1. If the output impedance of the source is high then you should consider using an opamp. But you should also check the input impedance of the ADC channel ^{Even if it's high enough, the recommended max output impedance of the source should be 10 kΩ}. This determines the need for buffer use.

• Let's say you want to measure the supply voltage of the system using a voltage divider, and the divider resistors are a few kΩ. Using a buffer here is overkill because a direct connection will not affect the measurement.
• But, if you want to measure the voltage of a 12-volt backup battery without draining it then you should use very high divider resistors (something like hundreds of kΩ or even MΩ), and using a buffer here becomes a must. For example, using 9 MΩ and 3 MΩ divider resistors will bring an output impedance of 2.25 MΩ, and if the input impedance of the ADC is 10 MΩ then the error will be more than 20% ^{Fun fact: Input bias current of the opamp becomes a key parameter here}.

2. Using a buffer when carrying a signal over a long distance may be useful. If, again, the source impedance is high and the signal amplitude is low (e.g. lower than 10 mV) then you may consider using a buffer. Because the higher the output impedance, the higher the noise it will pick up. But if the signal amplitude is over a few hundred Volts and the required accuracy is not precise then buffering may not be needed.

Answer 3

Many microcontroller ADCs will sample an input by momentarily connecting a capacitor. Depending upon the controller, this capacitor may be precharged to a voltage near the previous voltage that was converted (not necessarily on the same channel), the analog zero reference, or an arbitrary and unpredictable voltage.

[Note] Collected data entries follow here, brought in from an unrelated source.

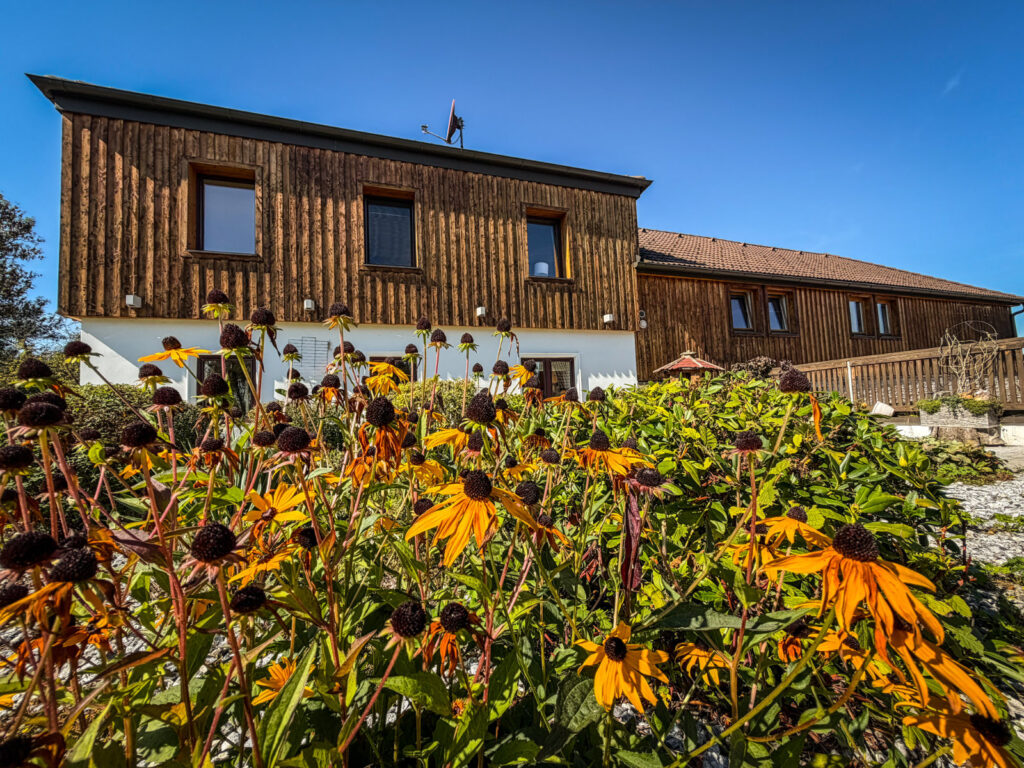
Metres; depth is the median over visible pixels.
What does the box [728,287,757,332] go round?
window
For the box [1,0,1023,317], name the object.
sky
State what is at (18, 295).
tree
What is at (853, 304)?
window
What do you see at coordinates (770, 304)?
window
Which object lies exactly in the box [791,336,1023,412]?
wooden fence
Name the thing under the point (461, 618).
flower
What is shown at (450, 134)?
satellite dish
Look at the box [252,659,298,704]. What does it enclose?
yellow flower
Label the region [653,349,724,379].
parasol
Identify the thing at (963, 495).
gravel path
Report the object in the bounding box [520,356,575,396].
window
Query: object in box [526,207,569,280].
window
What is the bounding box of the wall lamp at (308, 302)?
[303,298,315,310]
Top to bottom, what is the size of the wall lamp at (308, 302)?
0.226 m
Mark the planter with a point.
(942, 420)
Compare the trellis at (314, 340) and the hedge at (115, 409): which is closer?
the hedge at (115, 409)
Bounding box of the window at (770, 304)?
[765,288,793,334]
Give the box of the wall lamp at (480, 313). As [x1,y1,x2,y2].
[475,306,486,317]
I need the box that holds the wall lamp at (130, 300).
[125,294,142,308]
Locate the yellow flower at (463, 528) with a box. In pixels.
[407,468,539,563]
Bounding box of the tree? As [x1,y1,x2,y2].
[0,193,68,364]
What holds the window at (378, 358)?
in the wooden building at (77, 134)
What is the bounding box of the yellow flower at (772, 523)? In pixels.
[755,507,822,547]
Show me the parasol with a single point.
(709, 366)
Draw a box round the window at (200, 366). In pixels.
[195,354,255,410]
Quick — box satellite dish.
[420,98,464,149]
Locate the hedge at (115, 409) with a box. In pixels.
[61,384,194,472]
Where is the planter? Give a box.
[921,402,998,431]
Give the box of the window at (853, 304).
[847,296,867,336]
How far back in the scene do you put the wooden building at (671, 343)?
13.54 m
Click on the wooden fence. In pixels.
(914, 356)
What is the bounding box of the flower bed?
[1,305,1023,767]
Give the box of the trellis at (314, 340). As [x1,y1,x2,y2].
[286,337,330,378]
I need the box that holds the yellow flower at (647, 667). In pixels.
[576,625,669,711]
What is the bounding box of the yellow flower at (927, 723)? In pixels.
[902,698,1017,767]
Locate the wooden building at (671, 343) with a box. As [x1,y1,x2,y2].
[632,228,1023,393]
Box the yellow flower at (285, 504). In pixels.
[243,482,308,538]
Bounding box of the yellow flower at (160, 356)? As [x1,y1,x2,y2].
[140,338,211,366]
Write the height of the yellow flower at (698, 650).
0.128 m
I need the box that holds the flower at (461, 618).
[422,602,471,672]
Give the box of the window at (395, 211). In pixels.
[362,187,417,269]
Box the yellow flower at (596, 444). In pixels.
[571,430,650,477]
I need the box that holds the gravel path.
[941,473,1023,572]
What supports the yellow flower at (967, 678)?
attached to the flower bed
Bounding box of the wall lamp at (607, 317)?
[603,313,614,324]
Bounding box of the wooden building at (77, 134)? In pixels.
[30,72,653,404]
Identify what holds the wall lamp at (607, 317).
attached to the wooden building at (77, 134)
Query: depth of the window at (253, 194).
8.48 m
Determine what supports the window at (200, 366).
in the wooden building at (77, 134)
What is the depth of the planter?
7.56 m
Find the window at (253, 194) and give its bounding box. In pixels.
[188,162,257,256]
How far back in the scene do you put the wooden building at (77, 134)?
8.79 m
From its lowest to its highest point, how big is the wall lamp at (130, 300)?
0.227 m
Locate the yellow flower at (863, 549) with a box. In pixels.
[765,522,943,648]
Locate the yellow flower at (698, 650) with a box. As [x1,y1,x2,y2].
[673,642,732,684]
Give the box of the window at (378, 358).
[369,353,418,382]
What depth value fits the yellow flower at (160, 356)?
2.11 m
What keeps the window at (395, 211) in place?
in the wooden building at (77, 134)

This can lead to three scenarios:

1. If the resistive impedance of the analog input is low enough, and the combination of the chip's internal capacitor with any external capacitance is low enough, the input voltage will be disrupted when the chip connects the capacitor, but will rebound within the chip's sampling time, yielding a good reading.

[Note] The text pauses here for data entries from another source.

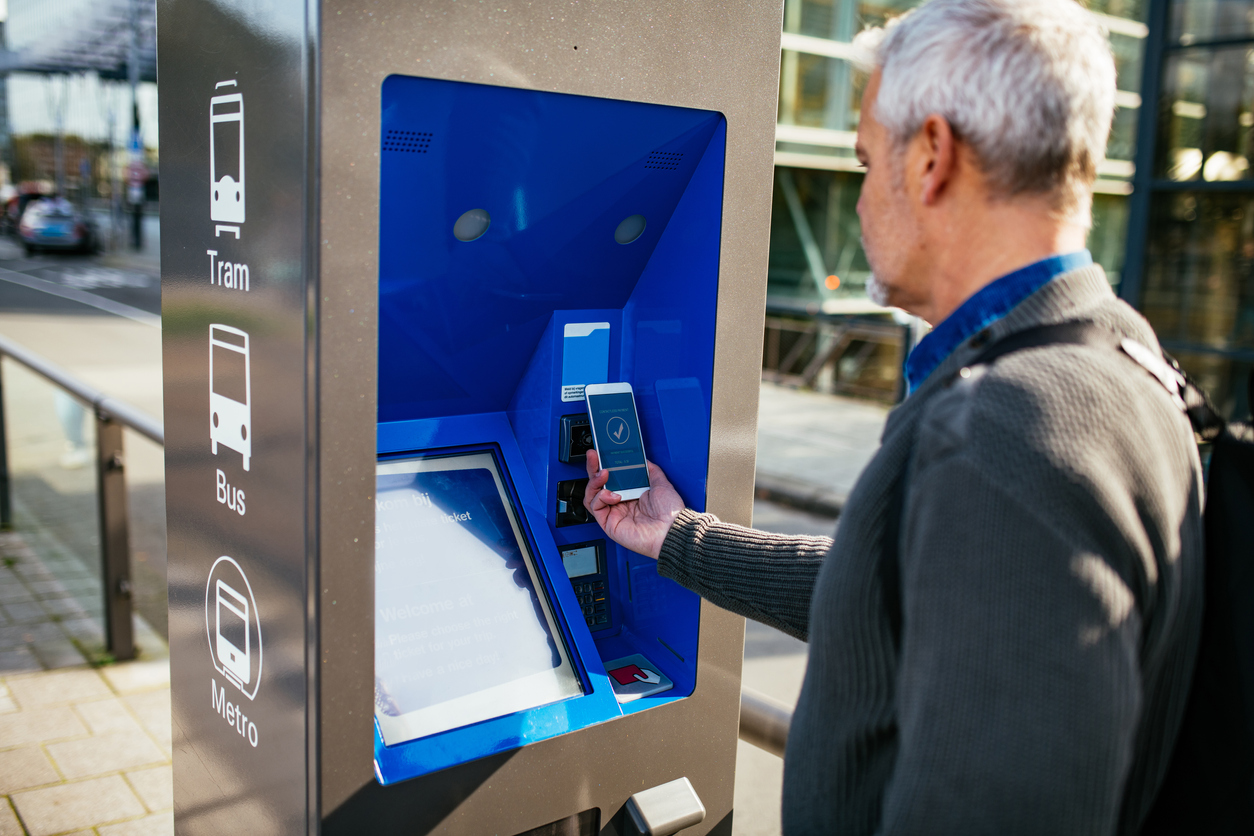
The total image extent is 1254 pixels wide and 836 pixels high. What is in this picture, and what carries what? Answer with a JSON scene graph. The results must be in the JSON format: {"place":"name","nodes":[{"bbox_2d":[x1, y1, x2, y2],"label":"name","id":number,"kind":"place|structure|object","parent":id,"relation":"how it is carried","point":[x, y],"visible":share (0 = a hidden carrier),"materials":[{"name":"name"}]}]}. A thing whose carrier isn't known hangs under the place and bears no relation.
{"place":"outdoors","nodes":[
{"label":"outdoors","id":0,"kind":"place"},
{"bbox_2d":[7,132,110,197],"label":"distant building","id":1,"kind":"structure","parent":0,"point":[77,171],"materials":[{"name":"brick"}]},
{"bbox_2d":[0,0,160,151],"label":"sky","id":2,"kind":"structure","parent":0,"point":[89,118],"materials":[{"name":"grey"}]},
{"bbox_2d":[0,232,165,633],"label":"road","id":3,"kind":"structure","parent":0,"point":[141,327],"materials":[{"name":"grey asphalt"}]},
{"bbox_2d":[0,184,51,233],"label":"car","id":4,"kind":"object","parent":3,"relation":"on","point":[18,213],"visible":0.4,"materials":[{"name":"red"}]},
{"bbox_2d":[17,197,99,255],"label":"car","id":5,"kind":"object","parent":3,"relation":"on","point":[38,225],"visible":0.96,"materials":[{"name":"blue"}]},
{"bbox_2d":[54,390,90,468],"label":"person","id":6,"kind":"object","parent":3,"relation":"on","point":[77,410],"visible":0.34},
{"bbox_2d":[0,520,173,835],"label":"pavement","id":7,"kind":"structure","parent":0,"point":[20,832],"materials":[{"name":"beige stone"}]},
{"bbox_2d":[0,338,167,663],"label":"metal railing","id":8,"kind":"object","parent":7,"relation":"on","point":[111,459],"visible":0.65,"materials":[{"name":"metal"}]},
{"bbox_2d":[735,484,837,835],"label":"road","id":9,"kind":"structure","parent":0,"point":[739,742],"materials":[{"name":"grey concrete"}]},
{"bbox_2d":[754,383,893,516],"label":"pavement","id":10,"kind":"structure","parent":0,"point":[793,413],"materials":[{"name":"grey stone"}]},
{"bbox_2d":[759,310,915,401],"label":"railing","id":11,"kind":"object","parent":10,"relation":"on","point":[808,376],"visible":0.47,"materials":[{"name":"brown"}]},
{"bbox_2d":[767,0,1253,419],"label":"glass building","id":12,"kind":"structure","parent":0,"point":[825,152],"materials":[{"name":"glass"}]},
{"label":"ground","id":13,"kind":"structure","parent":0},
{"bbox_2d":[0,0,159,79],"label":"canopy","id":14,"kind":"object","parent":13,"relation":"on","point":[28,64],"visible":0.51,"materials":[{"name":"grey"}]},
{"bbox_2d":[126,0,144,251],"label":"pole","id":15,"kind":"object","parent":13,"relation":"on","point":[136,227],"visible":0.69,"materials":[{"name":"metal"}]},
{"bbox_2d":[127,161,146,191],"label":"sign","id":16,"kind":"object","parent":15,"relation":"attached to","point":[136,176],"visible":0.73,"materials":[{"name":"red"}]},
{"bbox_2d":[150,0,784,835],"label":"kiosk","id":17,"kind":"object","parent":13,"relation":"on","point":[683,98],"visible":0.96,"materials":[{"name":"metal"}]},
{"bbox_2d":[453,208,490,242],"label":"light","id":18,"kind":"object","parent":17,"relation":"in","point":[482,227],"visible":0.96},
{"bbox_2d":[374,447,588,751],"label":"touchscreen","id":19,"kind":"object","parent":17,"relation":"in","point":[489,683],"visible":0.89,"materials":[{"name":"white glass"}]},
{"bbox_2d":[555,477,592,527],"label":"card slot","id":20,"kind":"object","parent":17,"relation":"in","point":[563,493],"visible":0.89,"materials":[{"name":"black plastic"}]},
{"bbox_2d":[558,413,592,463],"label":"contactless reader","id":21,"kind":"object","parent":17,"relation":"in","point":[573,430],"visible":0.81,"materials":[{"name":"black plastic"}]},
{"bbox_2d":[560,319,609,401],"label":"sticker","id":22,"kind":"object","parent":17,"relation":"attached to","point":[585,381],"visible":0.97,"materials":[{"name":"blue"}]},
{"bbox_2d":[559,538,612,632],"label":"card reader","id":23,"kind":"object","parent":17,"relation":"in","point":[580,598],"visible":0.74,"materials":[{"name":"black plastic"}]},
{"bbox_2d":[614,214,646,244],"label":"light","id":24,"kind":"object","parent":17,"relation":"in","point":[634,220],"visible":0.96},
{"bbox_2d":[603,653,672,703],"label":"card reader","id":25,"kind":"object","parent":17,"relation":"in","point":[627,669],"visible":0.97,"materials":[{"name":"plastic"}]},
{"bbox_2d":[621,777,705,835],"label":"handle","id":26,"kind":"object","parent":17,"relation":"attached to","point":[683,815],"visible":0.96,"materials":[{"name":"metal"}]},
{"bbox_2d":[736,687,791,756],"label":"metal railing","id":27,"kind":"object","parent":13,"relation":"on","point":[759,734],"visible":0.16,"materials":[{"name":"metal"}]},
{"bbox_2d":[585,0,1209,835],"label":"man","id":28,"kind":"object","parent":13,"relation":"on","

2. If the external capacitance on the analog input is much higher than the chip's switched capacitance, that capacitance will limit the size of the disturbance when the capacitor is switched in. Note that to limit the disturbance to 1% of the voltage difference, the external capacitor would have to be 100 times the size of the internal capacitance. To limit it to 0.1% of the voltage, it would need to be 1000 times the size.

3. If neither of the above conditions applies, usable ADC accuracy may suffer, especially on devices that don't precharge the cap to a consistent voltage. If a device consistently precharges the cap to the analog zero reference, and the input resistance and capacitance remain constant, the voltage disturbances will cause the readings to be lower than they should be, but it may be possible to compensate for them. If taking a reading leaves the cap precharged to the input voltage, then good results may be obtained by taking a few readings in succession and discarding all but the last one. On devices that precharge the cap to an arbitrary and unpredictable voltage, I don't think there's any good alternative to either buffering the input or adding enough capacitance to achieve scenario #2 (in cases where that wouldn't cause other problems).

Unfortunately, I don't think I've ever seen a chip specify the internal capacitor's precharge behavior, or anything about it other than (hopefully) an upper bound on its capacitance.